→ Exercise brief
Keep the wording of the records intact as you retype them, and omit every image.

Working data Block Start

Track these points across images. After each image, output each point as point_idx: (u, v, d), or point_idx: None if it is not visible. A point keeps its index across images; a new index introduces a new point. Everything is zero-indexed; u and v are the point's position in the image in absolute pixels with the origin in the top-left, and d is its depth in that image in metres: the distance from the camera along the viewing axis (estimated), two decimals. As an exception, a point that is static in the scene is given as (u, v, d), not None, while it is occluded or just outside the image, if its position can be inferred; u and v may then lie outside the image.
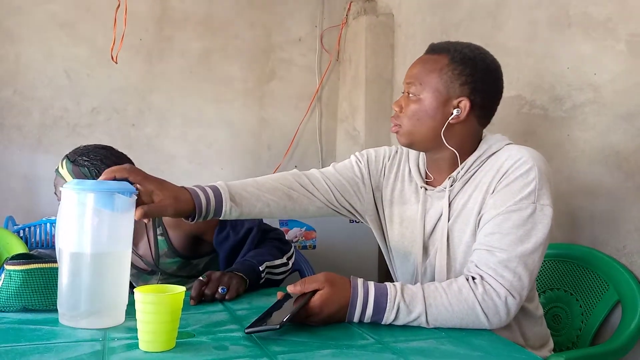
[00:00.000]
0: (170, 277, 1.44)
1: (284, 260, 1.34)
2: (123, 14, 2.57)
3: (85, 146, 1.40)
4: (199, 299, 1.10)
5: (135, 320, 0.80)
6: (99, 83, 2.77)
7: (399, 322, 0.94)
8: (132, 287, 1.53)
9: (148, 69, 2.85)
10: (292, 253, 1.41)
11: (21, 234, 2.31)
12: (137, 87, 2.84)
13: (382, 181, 1.24)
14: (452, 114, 1.09)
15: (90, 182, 0.94)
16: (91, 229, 0.91)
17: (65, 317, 0.91)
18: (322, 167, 1.26)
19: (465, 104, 1.09)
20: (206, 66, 2.95)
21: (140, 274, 1.46)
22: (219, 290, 1.11)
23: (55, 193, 1.36)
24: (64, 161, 1.36)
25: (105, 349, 0.79)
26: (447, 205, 1.11)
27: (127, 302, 0.93)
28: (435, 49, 1.14)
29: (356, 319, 0.94)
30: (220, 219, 1.08)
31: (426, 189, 1.16)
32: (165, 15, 2.87)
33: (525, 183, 1.01)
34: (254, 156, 3.10)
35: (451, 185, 1.11)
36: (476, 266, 1.00)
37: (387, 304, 0.93)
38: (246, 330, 0.85)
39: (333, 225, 2.41)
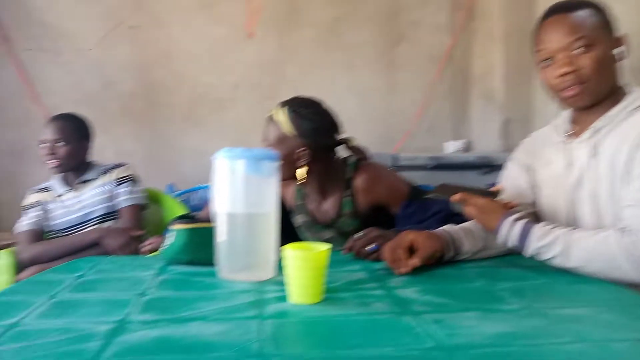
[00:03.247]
0: (342, 236, 1.50)
1: None
2: (257, -10, 2.70)
3: (302, 98, 1.43)
4: (349, 251, 1.18)
5: (285, 275, 0.87)
6: (238, 59, 2.96)
7: (540, 258, 1.03)
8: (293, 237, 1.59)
9: (282, 42, 2.97)
10: None
11: (180, 199, 2.59)
12: (272, 61, 2.98)
13: (530, 164, 1.27)
14: (614, 56, 1.09)
15: (239, 150, 1.02)
16: (242, 192, 0.99)
17: (224, 271, 1.02)
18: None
19: (625, 39, 1.11)
20: (336, 35, 2.99)
21: (314, 225, 1.55)
22: (370, 247, 1.15)
23: (263, 140, 1.42)
24: (283, 110, 1.39)
25: (260, 300, 0.86)
26: (590, 152, 1.10)
27: (276, 259, 1.01)
28: (570, 7, 1.11)
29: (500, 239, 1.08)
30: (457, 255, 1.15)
31: (568, 143, 1.16)
32: (296, -13, 2.95)
33: None
34: (384, 122, 3.09)
35: (594, 135, 1.11)
36: (627, 221, 0.99)
37: (526, 244, 1.03)
38: (433, 194, 1.14)
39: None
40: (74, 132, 1.81)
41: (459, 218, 1.36)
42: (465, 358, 0.62)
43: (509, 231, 1.05)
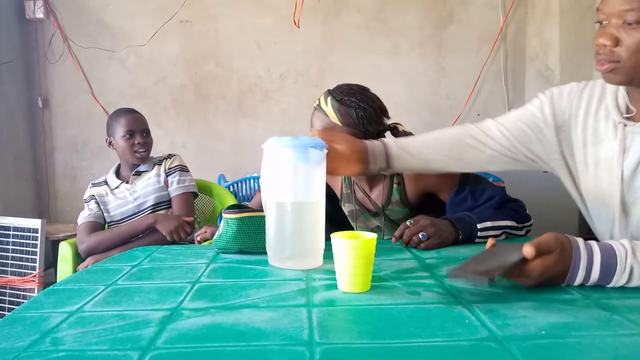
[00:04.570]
0: (392, 223, 1.49)
1: (515, 224, 1.24)
2: (302, -22, 2.68)
3: (348, 86, 1.42)
4: (398, 239, 1.17)
5: (332, 263, 0.86)
6: (284, 49, 2.97)
7: (633, 284, 0.81)
8: (342, 224, 1.58)
9: (327, 29, 2.95)
10: (530, 225, 1.29)
11: (231, 189, 2.65)
12: (318, 49, 2.97)
13: (568, 120, 1.11)
14: None
15: (286, 139, 1.02)
16: (290, 181, 0.99)
17: (274, 259, 1.03)
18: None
19: None
20: (381, 19, 2.94)
21: (363, 213, 1.54)
22: (420, 235, 1.13)
23: (310, 129, 1.42)
24: (329, 99, 1.38)
25: (309, 288, 0.87)
26: None
27: (324, 247, 1.01)
28: None
29: (577, 282, 0.83)
30: (384, 170, 1.16)
31: (625, 125, 1.01)
32: (340, -27, 2.91)
33: None
34: (432, 107, 3.02)
35: None
36: None
37: (617, 266, 0.81)
38: (452, 273, 0.81)
39: (522, 175, 2.25)
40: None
41: (514, 204, 1.31)
42: (519, 349, 0.59)
43: (589, 251, 0.83)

Working data Block End

→ Solution for this exercise
Track these points across images. After each image, output each point as point_idx: (u, v, d), or point_idx: None if it is not visible. A point keeps its index across images; a new index introduces a new point. Everything is zero-indexed; u and v are the point's position in the image in absolute pixels with the origin in the top-left, and d is its depth in that image in metres: the distance from the camera along the viewing axis (estimated), two decimals. As an exception, a point that is static in the scene is given as (u, v, d), not None, while it is occluded or just outside the image, if its position can be inferred; u and v may then lie outside the image.
[00:00.000]
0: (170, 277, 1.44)
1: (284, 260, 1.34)
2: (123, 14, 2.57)
3: (85, 146, 1.40)
4: (199, 299, 1.10)
5: (135, 320, 0.80)
6: (99, 83, 2.77)
7: (399, 322, 0.94)
8: (132, 287, 1.53)
9: (148, 69, 2.85)
10: (292, 253, 1.41)
11: (21, 234, 2.31)
12: (137, 87, 2.84)
13: (382, 181, 1.24)
14: (452, 114, 1.09)
15: (90, 182, 0.94)
16: (91, 229, 0.91)
17: (65, 317, 0.91)
18: (322, 167, 1.26)
19: (465, 104, 1.09)
20: (206, 66, 2.95)
21: (140, 274, 1.46)
22: (219, 290, 1.11)
23: (55, 193, 1.36)
24: (64, 161, 1.36)
25: (105, 349, 0.79)
26: (447, 205, 1.11)
27: (127, 302, 0.93)
28: (435, 49, 1.14)
29: (356, 319, 0.94)
30: (220, 219, 1.08)
31: (426, 189, 1.16)
32: (165, 15, 2.87)
33: (525, 183, 1.01)
34: (254, 156, 3.10)
35: (451, 185, 1.11)
36: (476, 266, 1.00)
37: (387, 304, 0.93)
38: (246, 330, 0.85)
39: (333, 225, 2.41)
[00:03.247]
0: (342, 236, 1.50)
1: None
2: (257, -10, 2.70)
3: (302, 98, 1.43)
4: (349, 251, 1.18)
5: (285, 275, 0.87)
6: (238, 59, 2.96)
7: (540, 258, 1.03)
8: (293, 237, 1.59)
9: (282, 42, 2.97)
10: None
11: (180, 199, 2.59)
12: (272, 61, 2.98)
13: (530, 164, 1.27)
14: (614, 56, 1.09)
15: (239, 150, 1.02)
16: (242, 192, 0.99)
17: (224, 271, 1.02)
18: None
19: (625, 39, 1.11)
20: (336, 35, 2.99)
21: (314, 225, 1.55)
22: (370, 247, 1.15)
23: (263, 140, 1.42)
24: (283, 110, 1.39)
25: (260, 300, 0.86)
26: (590, 152, 1.10)
27: (276, 259, 1.01)
28: (570, 7, 1.11)
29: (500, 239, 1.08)
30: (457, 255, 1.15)
31: (568, 143, 1.16)
32: (296, -13, 2.95)
33: None
34: (384, 122, 3.09)
35: (594, 135, 1.11)
36: (627, 221, 0.99)
37: (526, 244, 1.03)
38: (433, 194, 1.14)
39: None
40: (74, 132, 1.81)
41: (459, 218, 1.36)
42: (465, 358, 0.62)
43: (509, 231, 1.05)
[00:04.570]
0: (392, 223, 1.49)
1: (515, 224, 1.24)
2: (302, -22, 2.68)
3: (348, 86, 1.42)
4: (398, 239, 1.17)
5: (332, 263, 0.86)
6: (284, 49, 2.97)
7: (633, 284, 0.81)
8: (342, 224, 1.58)
9: (327, 29, 2.95)
10: (530, 225, 1.29)
11: (231, 189, 2.65)
12: (318, 49, 2.97)
13: (568, 120, 1.11)
14: None
15: (286, 139, 1.02)
16: (290, 181, 0.99)
17: (274, 259, 1.03)
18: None
19: None
20: (381, 19, 2.94)
21: (363, 213, 1.54)
22: (420, 235, 1.13)
23: (310, 129, 1.42)
24: (329, 99, 1.38)
25: (309, 288, 0.87)
26: None
27: (324, 247, 1.01)
28: None
29: (577, 282, 0.83)
30: (384, 170, 1.16)
31: (625, 125, 1.01)
32: (340, -27, 2.91)
33: None
34: (432, 107, 3.02)
35: None
36: None
37: (617, 266, 0.81)
38: (452, 273, 0.81)
39: (522, 175, 2.25)
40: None
41: (514, 204, 1.31)
42: (519, 349, 0.59)
43: (589, 251, 0.83)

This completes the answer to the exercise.